Conversely, if $\abs{c^{(i)}}<\epsilon/\radix k$ in each case, then
  $\norm{\tuple c}<\epsilon$. 
\end{proof}

\begin{theorem*}
  Suppose $(\tuple a_n)$ and $(\tuple b_n)$ are sequences in $\R^k$,
  and $(r_n)$ is a sequence in $\R$.  Assume that
$$\lim_{n\to\infty}\tuple a_n=\tuple a;\quad 
\lim_{n\to\infty}\tuple b_n=\tuple b;\quad
\lim_{n\to\infty}r_n=r.$$
Then:
\begin{enumerate}
  \item
$\lim_{n\to\infty}(\tuple a_n+\tuple b_n)$ exists, and is $\tuple
    a+\tuple b$;
\item
$\lim_{n\to\infty}r_n\tuple a_n$ exists, and is $r\tuple a$;
\item
if $r\neq0$, then $\lim_{n\to\infty}r_n\inv\tuple a_n$ exists, and is
    $r\inv\tuple a$.
\end{enumerate}
\end{theorem*}

\begin{proof}
  By the last lemma, we may assume $k=1$.  Let $\epsilon>0$.

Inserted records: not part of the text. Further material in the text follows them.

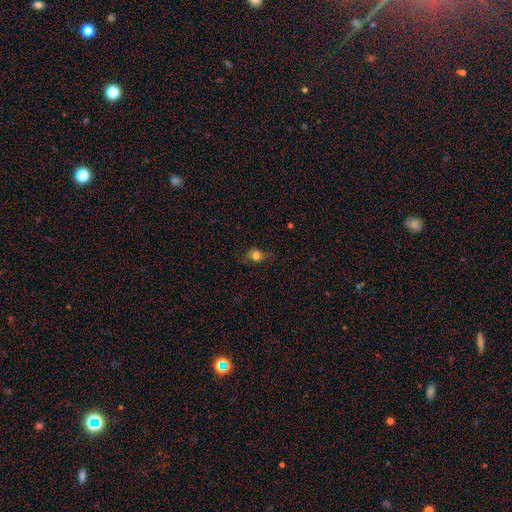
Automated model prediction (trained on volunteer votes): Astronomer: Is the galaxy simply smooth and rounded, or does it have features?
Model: smooth — 77%.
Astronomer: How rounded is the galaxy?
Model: round — 57% (runner-up: in between, 41%).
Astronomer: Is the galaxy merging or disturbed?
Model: none — 67%.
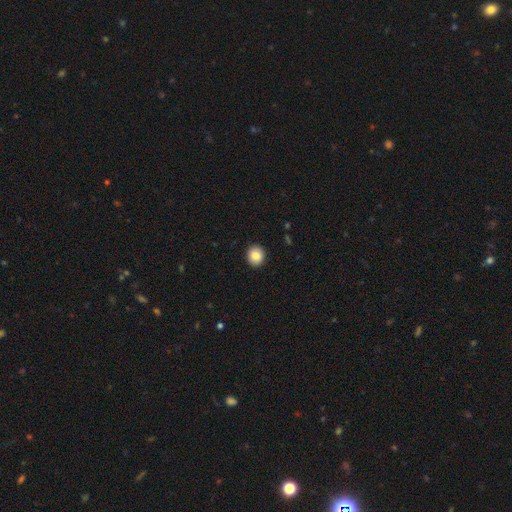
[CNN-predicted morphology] Overall: smooth (85%). How rounded: round (79%). Merging: none (92%).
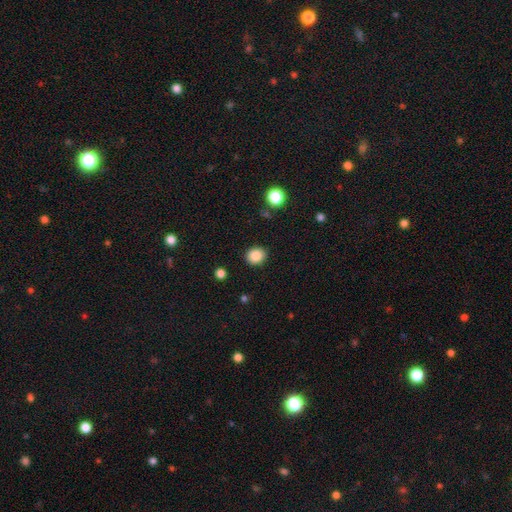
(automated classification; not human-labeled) A smooth galaxy with no disk features (87%) that is round (71%). Merging: none (88%).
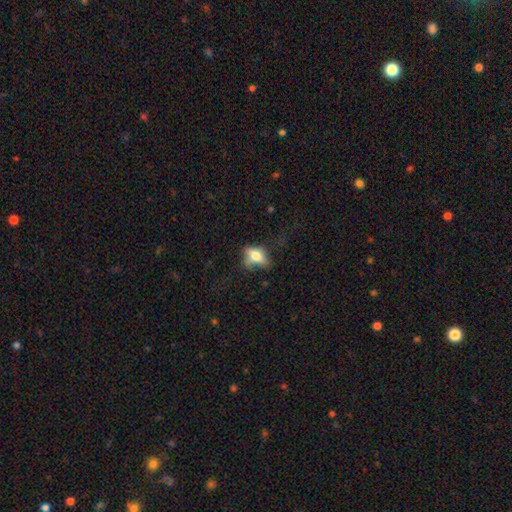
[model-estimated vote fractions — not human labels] smooth_or_featured: smooth (p=0.67) [alt: featured or disk p=0.22]
how_rounded: in between (p=0.80) [alt: round p=0.14]
merging: none (p=0.39) [alt: minor disturbance p=0.29]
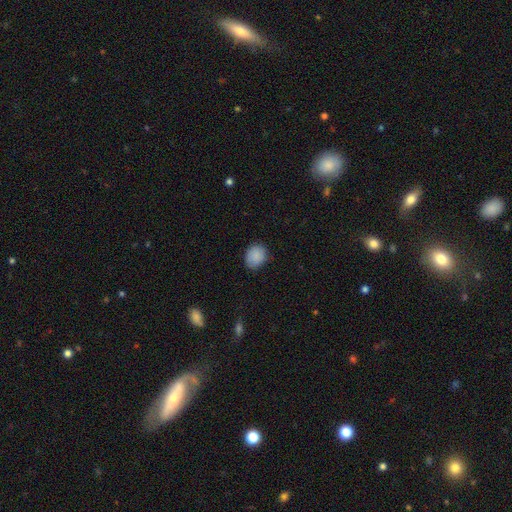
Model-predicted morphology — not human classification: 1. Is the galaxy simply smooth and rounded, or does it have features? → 89% smooth, 8% star or artifact, 4% featured or disk.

If $n$ is large enough, then
$\abs{a-a_n}<\epsilon/2$ and $\abs{b=b_n}<\epsilon/2$, and therefore
$\abs{(a+b)-(a_n +b_n)}\leq\abs{a-a_n}+\abs{b-b_n}\leq\epsilon$.

For the second part, we have
\begin{align*}
\abs{ra-r_na_n}=&\abs{ra-r_na+r_na-r_na_n}\\
           \leq &\abs{ra-r_na} +\abs{r_na-r_na_n}\\
              = &\abs a\abs{r-r_n} +\abs{r_n}\abs{r_na-r_na_n}.
\end{align*}
Since $(r_n)$ is bounded, there is $s$ such that $\abs{r_n}\leq s$ for
all $n$.  Let $n$ be so large that $\abs{r-r_n}<\epsilon/2(1+\abs a)$
and $\abs{r_na-r_na_n}<\epsilon/2s$; then $\abs{ra-r_na_n}<\epsilon$.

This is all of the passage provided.